Maps and Legends: Revisiting Charles Booth’s Classifications of London Poverty in the Context of Twenty-first Century Urban Inequality

This presentation will revisit the history of mapping as a valuable instrument in the formative stages of social work, focus on using Geographic Information Systems (GIS) in social work education, research, practice, and advocacy to contend with contemporary social problems, and propose a collaborative study of inequality and social exclusion in New York City and London. Both cities cultivated the social work profession through the settlement house movement and are currently grappling with similar dynamics of globalization and human migration, shifting racial and ethnic diversity, patterns in the growth and structure of cities (such as gentrification), and retrenched welfare state polices.

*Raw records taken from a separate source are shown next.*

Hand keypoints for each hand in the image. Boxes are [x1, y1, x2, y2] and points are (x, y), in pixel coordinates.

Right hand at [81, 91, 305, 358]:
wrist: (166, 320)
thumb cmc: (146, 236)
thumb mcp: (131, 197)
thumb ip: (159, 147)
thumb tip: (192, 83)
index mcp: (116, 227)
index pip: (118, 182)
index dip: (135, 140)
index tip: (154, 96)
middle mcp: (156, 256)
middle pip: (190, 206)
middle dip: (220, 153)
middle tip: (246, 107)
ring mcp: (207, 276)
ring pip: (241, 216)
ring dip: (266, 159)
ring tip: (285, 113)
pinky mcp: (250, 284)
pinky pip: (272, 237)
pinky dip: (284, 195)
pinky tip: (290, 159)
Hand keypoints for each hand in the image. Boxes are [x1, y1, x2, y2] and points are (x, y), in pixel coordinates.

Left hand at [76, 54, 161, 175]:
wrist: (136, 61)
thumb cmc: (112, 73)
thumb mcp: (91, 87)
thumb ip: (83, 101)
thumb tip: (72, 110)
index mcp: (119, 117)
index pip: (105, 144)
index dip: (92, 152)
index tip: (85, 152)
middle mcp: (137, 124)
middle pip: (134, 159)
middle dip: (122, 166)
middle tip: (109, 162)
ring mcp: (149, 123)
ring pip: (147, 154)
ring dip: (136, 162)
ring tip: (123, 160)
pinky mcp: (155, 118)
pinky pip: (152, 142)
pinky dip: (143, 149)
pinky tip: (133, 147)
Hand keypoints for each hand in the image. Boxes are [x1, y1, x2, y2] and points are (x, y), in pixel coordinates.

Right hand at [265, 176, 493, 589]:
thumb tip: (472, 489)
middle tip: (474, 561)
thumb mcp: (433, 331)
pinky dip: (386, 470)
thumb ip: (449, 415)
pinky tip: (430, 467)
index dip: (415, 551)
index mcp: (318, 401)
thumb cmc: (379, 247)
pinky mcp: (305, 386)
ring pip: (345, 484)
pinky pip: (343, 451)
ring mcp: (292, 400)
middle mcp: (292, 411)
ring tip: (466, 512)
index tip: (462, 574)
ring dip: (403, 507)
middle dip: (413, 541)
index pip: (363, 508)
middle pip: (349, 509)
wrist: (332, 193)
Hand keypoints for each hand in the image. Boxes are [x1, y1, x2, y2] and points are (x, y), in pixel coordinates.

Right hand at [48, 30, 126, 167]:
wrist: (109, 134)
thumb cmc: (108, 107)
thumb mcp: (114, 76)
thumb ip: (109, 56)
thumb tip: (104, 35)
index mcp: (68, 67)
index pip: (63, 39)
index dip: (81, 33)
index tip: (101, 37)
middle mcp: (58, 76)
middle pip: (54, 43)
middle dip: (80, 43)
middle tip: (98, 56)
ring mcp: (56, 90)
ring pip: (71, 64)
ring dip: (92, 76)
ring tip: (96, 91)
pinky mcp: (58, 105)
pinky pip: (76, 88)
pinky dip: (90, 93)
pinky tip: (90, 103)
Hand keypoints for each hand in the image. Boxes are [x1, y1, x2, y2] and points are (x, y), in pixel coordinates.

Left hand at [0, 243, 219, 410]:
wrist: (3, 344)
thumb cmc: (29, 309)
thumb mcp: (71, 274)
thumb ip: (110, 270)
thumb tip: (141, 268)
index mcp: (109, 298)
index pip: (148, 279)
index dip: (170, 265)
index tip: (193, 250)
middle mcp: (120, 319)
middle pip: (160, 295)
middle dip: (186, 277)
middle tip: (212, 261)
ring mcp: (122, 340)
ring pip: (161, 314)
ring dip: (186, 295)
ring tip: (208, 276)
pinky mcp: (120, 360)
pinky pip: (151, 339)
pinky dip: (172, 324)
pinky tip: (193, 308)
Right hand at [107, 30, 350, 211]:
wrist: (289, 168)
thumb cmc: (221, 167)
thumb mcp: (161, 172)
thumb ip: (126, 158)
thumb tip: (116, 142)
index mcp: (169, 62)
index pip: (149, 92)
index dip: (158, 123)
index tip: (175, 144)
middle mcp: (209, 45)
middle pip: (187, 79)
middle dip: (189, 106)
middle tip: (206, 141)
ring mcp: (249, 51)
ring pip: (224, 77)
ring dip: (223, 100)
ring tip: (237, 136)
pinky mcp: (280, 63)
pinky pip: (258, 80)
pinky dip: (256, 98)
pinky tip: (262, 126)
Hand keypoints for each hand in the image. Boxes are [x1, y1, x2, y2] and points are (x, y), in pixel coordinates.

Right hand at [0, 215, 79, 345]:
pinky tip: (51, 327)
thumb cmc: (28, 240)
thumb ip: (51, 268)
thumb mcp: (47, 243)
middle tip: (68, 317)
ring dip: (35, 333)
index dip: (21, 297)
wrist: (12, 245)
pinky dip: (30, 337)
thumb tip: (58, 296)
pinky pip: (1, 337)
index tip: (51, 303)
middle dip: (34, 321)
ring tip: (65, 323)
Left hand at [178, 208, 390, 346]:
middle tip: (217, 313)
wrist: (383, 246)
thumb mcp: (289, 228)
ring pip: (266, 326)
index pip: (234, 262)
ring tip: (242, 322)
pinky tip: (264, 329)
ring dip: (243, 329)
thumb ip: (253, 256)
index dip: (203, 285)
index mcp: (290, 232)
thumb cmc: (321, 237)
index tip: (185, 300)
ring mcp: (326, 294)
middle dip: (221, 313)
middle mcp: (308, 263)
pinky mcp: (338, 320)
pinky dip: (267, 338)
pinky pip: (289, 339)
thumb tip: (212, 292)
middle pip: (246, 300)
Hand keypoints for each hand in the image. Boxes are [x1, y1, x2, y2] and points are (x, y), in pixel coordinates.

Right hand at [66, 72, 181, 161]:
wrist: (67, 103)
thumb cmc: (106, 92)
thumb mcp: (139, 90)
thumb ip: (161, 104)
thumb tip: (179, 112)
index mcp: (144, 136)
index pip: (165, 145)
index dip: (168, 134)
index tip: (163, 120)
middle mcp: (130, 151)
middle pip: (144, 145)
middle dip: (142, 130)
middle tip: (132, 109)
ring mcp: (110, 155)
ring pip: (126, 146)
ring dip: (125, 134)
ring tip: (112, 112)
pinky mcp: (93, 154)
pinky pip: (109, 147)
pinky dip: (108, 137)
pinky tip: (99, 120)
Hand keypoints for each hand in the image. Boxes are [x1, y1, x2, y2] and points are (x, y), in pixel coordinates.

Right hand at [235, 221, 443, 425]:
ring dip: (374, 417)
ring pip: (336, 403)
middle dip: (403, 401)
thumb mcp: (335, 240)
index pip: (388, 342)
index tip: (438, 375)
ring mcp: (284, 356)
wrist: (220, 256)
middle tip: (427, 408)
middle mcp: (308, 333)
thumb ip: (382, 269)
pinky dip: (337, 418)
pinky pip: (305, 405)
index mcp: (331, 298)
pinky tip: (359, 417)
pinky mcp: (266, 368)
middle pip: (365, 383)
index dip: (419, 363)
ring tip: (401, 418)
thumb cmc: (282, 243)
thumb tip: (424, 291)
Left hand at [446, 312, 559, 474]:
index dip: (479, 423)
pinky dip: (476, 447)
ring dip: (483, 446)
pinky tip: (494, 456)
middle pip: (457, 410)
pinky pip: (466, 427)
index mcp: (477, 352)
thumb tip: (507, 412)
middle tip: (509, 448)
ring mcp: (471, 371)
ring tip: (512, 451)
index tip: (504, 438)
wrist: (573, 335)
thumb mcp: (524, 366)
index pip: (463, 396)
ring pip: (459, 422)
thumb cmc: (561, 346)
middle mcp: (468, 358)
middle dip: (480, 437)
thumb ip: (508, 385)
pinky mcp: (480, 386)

The significance of mapping in the social sciences and the study of social problems, and its influence on methods of inquiry, scholarly communication, and the advancement of area studies, cannot be overstated. Charles Booth’s Inquiry into the Life and Labour of the People in London (1886-1903) was a pioneering use of mapping to understand social problems and present geospatial data for practical purposes. Residents from the founding settlements were involved in Booth’s poverty studies and the settlement house movement used mapping to facilitate early efforts in social research, practice, and advocacy.

Today, understanding the dynamics of inequality may be more appropriate and useful to addressing matters of social exclusion than Booth’s focus on poverty. This collaborative venture with research partners at Birkbeck would utilize GIS to study important causal factors of social exclusion within the current neighborhood contexts of New York and London where settlement houses are located.